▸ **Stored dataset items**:

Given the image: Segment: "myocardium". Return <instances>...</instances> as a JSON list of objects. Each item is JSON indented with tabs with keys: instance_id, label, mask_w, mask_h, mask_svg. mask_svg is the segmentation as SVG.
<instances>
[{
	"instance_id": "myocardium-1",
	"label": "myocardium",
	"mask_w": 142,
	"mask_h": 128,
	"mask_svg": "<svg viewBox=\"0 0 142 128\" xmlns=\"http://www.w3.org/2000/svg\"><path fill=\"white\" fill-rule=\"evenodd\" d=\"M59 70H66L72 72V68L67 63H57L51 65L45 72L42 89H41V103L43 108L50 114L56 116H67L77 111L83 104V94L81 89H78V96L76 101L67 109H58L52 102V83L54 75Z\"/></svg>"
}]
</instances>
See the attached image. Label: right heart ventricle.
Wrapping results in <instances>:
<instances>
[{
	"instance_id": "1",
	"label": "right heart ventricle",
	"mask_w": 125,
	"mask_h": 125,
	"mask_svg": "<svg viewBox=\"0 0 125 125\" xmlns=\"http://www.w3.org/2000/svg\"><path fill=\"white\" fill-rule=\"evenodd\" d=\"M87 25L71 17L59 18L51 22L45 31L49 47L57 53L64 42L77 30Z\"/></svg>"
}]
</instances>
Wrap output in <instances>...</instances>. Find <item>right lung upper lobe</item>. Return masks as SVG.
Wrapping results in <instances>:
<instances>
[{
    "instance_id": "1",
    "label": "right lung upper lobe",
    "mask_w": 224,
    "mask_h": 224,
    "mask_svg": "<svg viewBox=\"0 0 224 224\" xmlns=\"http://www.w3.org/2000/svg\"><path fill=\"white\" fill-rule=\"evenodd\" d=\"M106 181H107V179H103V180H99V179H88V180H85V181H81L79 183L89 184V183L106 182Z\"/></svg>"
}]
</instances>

▸ **REQUEST**:
Render every line of the listing above as a JSON array of strings, one string per line, omitting blank lines.

▸ **EXPECTED ANSWER**:
[
  "Given the image: Segment: \"myocardium\". Return <instances>...</instances> as a JSON list of objects. Each item is JSON indented with tabs with keys: instance_id, label, mask_w, mask_h, mask_svg. mask_svg is the segmentation as SVG.",
  "<instances>",
  "[{",
  "\t\"instance_id\": \"myocardium-1\",",
  "\t\"label\": \"myocardium\",",
  "\t\"mask_w\": 142,",
  "\t\"mask_h\": 128,",
  "\t\"mask_svg\": \"<svg viewBox=\\\"0 0 142 128\\\" xmlns=\\\"http://www.w3.org/2000/svg\\\"><path fill=\\\"white\\\" fill-rule=\\\"evenodd\\\" d=\\\"M59 70H66L72 72V68L67 63H57L51 65L45 72L42 89H41V103L43 108L50 114L56 116H67L77 111L83 104V94L81 89H78V96L76 101L67 109H58L52 102V83L54 75Z\\\"/></svg>\"",
  "}]",
  "</instances>",
  "See the attached image. Label: right heart ventricle.",
  "Wrapping results in <instances>:",
  "<instances>",
  "[{",
  "\t\"instance_id\": \"1\",",
  "\t\"label\": \"right heart ventricle\",",
  "\t\"mask_w\": 125,",
  "\t\"mask_h\": 125,",
  "\t\"mask_svg\": \"<svg viewBox=\\\"0 0 125 125\\\" xmlns=\\\"http://www.w3.org/2000/svg\\\"><path fill=\\\"white\\\" fill-rule=\\\"evenodd\\\" d=\\\"M87 25L71 17L59 18L51 22L45 31L49 47L57 53L64 42L77 30Z\\\"/></svg>\"",
  "}]",
  "</instances>",
  "Wrap output in <instances>...</instances>. Find <item>right lung upper lobe</item>. Return masks as SVG.",
  "Wrapping results in <instances>:",
  "<instances>",
  "[{",
  "    \"instance_id\": \"1\",",
  "    \"label\": \"right lung upper lobe\",",
  "    \"mask_w\": 224,",
  "    \"mask_h\": 224,",
  "    \"mask_svg\": \"<svg viewBox=\\\"0 0 224 224\\\" xmlns=\\\"http://www.w3.org/2000/svg\\\"><path fill=\\\"white\\\" fill-rule=\\\"evenodd\\\" d=\\\"M106 181H107V179H103V180H99V179H88V180H85V181H81L79 183L89 184V183L106 182Z\\\"/></svg>\"",
  "}]",
  "</instances>"
]